• _To be done_:
Can you reproduce the data below word for word, line by line, with nothing changed?

[Start]

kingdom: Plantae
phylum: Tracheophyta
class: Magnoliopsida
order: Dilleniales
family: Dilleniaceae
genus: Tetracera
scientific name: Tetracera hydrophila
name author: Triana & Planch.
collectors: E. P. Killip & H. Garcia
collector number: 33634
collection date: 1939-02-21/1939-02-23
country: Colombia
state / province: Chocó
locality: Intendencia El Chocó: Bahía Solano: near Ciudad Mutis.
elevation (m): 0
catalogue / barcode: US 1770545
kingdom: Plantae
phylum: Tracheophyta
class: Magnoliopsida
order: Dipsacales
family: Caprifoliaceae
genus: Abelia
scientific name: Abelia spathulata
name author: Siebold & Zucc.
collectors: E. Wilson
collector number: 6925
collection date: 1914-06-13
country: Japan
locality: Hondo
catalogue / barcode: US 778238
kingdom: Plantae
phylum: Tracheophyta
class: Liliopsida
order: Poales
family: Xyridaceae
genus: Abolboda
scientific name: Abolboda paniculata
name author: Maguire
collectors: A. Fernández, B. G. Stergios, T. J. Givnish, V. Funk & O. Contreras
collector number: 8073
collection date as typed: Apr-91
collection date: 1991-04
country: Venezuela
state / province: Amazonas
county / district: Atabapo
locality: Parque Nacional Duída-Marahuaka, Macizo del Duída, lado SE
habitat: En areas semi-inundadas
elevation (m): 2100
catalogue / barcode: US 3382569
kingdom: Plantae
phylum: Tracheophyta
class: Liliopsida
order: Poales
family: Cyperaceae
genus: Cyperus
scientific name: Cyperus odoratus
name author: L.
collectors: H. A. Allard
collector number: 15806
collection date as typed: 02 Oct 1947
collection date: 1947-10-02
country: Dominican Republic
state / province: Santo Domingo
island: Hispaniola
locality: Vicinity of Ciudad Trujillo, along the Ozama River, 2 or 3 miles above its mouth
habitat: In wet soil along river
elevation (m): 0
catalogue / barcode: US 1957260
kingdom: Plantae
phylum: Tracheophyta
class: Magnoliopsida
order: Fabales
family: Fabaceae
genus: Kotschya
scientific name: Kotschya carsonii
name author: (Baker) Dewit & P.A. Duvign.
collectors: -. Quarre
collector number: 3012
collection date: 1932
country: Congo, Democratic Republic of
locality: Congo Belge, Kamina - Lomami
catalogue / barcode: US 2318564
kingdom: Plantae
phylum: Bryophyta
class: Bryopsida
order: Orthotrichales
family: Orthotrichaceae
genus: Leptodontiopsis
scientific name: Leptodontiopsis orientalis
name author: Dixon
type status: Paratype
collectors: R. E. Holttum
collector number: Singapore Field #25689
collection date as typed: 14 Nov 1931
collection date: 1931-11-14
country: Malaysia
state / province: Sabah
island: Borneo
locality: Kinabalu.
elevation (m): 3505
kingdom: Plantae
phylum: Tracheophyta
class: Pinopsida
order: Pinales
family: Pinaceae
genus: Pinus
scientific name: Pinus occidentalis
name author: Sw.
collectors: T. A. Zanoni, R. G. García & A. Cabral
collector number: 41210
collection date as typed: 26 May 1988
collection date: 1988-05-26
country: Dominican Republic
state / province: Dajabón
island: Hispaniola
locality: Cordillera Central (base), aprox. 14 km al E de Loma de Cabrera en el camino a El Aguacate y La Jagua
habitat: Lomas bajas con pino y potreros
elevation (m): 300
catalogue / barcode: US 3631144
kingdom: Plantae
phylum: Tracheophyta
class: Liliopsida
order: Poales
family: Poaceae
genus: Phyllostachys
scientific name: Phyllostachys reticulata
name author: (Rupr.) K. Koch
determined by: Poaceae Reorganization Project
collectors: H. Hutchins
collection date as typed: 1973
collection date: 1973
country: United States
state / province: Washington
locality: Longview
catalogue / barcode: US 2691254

[End]

• _Response to this exercise_:
kingdom: Plantae
phylum: Tracheophyta
class: Magnoliopsida
order: Dilleniales
family: Dilleniaceae
genus: Tetracera
scientific name: Tetracera hydrophila
name author: Triana & Planch.
collectors: E. P. Killip & H. Garcia
collector number: 33634
collection date: 1939-02-21/1939-02-23
country: Colombia
state / province: Chocó
locality: Intendencia El Chocó: Bahía Solano: near Ciudad Mutis.
elevation (m): 0
catalogue / barcode: US 1770545
kingdom: Plantae
phylum: Tracheophyta
class: Magnoliopsida
order: Dipsacales
family: Caprifoliaceae
genus: Abelia
scientific name: Abelia spathulata
name author: Siebold & Zucc.
collectors: E. Wilson
collector number: 6925
collection date: 1914-06-13
country: Japan
locality: Hondo
catalogue / barcode: US 778238
kingdom: Plantae
phylum: Tracheophyta
class: Liliopsida
order: Poales
family: Xyridaceae
genus: Abolboda
scientific name: Abolboda paniculata
name author: Maguire
collectors: A. Fernández, B. G. Stergios, T. J. Givnish, V. Funk & O. Contreras
collector number: 8073
collection date as typed: Apr-91
collection date: 1991-04
country: Venezuela
state / province: Amazonas
county / district: Atabapo
locality: Parque Nacional Duída-Marahuaka, Macizo del Duída, lado SE
habitat: En areas semi-inundadas
elevation (m): 2100
catalogue / barcode: US 3382569
kingdom: Plantae
phylum: Tracheophyta
class: Liliopsida
order: Poales
family: Cyperaceae
genus: Cyperus
scientific name: Cyperus odoratus
name author: L.
collectors: H. A. Allard
collector number: 15806
collection date as typed: 02 Oct 1947
collection date: 1947-10-02
country: Dominican Republic
state / province: Santo Domingo
island: Hispaniola
locality: Vicinity of Ciudad Trujillo, along the Ozama River, 2 or 3 miles above its mouth
habitat: In wet soil along river
elevation (m): 0
catalogue / barcode: US 1957260
kingdom: Plantae
phylum: Tracheophyta
class: Magnoliopsida
order: Fabales
family: Fabaceae
genus: Kotschya
scientific name: Kotschya carsonii
name author: (Baker) Dewit & P.A. Duvign.
collectors: -. Quarre
collector number: 3012
collection date: 1932
country: Congo, Democratic Republic of
locality: Congo Belge, Kamina - Lomami
catalogue / barcode: US 2318564
kingdom: Plantae
phylum: Bryophyta
class: Bryopsida
order: Orthotrichales
family: Orthotrichaceae
genus: Leptodontiopsis
scientific name: Leptodontiopsis orientalis
name author: Dixon
type status: Paratype
collectors: R. E. Holttum
collector number: Singapore Field #25689
collection date as typed: 14 Nov 1931
collection date: 1931-11-14
country: Malaysia
state / province: Sabah
island: Borneo
locality: Kinabalu.
elevation (m): 3505
kingdom: Plantae
phylum: Tracheophyta
class: Pinopsida
order: Pinales
family: Pinaceae
genus: Pinus
scientific name: Pinus occidentalis
name author: Sw.
collectors: T. A. Zanoni, R. G. García & A. Cabral
collector number: 41210
collection date as typed: 26 May 1988
collection date: 1988-05-26
country: Dominican Republic
state / province: Dajabón
island: Hispaniola
locality: Cordillera Central (base), aprox. 14 km al E de Loma de Cabrera en el camino a El Aguacate y La Jagua
habitat: Lomas bajas con pino y potreros
elevation (m): 300
catalogue / barcode: US 3631144
kingdom: Plantae
phylum: Tracheophyta
class: Liliopsida
order: Poales
family: Poaceae
genus: Phyllostachys
scientific name: Phyllostachys reticulata
name author: (Rupr.) K. Koch
determined by: Poaceae Reorganization Project
collectors: H. Hutchins
collection date as typed: 1973
collection date: 1973
country: United States
state / province: Washington
locality: Longview
catalogue / barcode: US 2691254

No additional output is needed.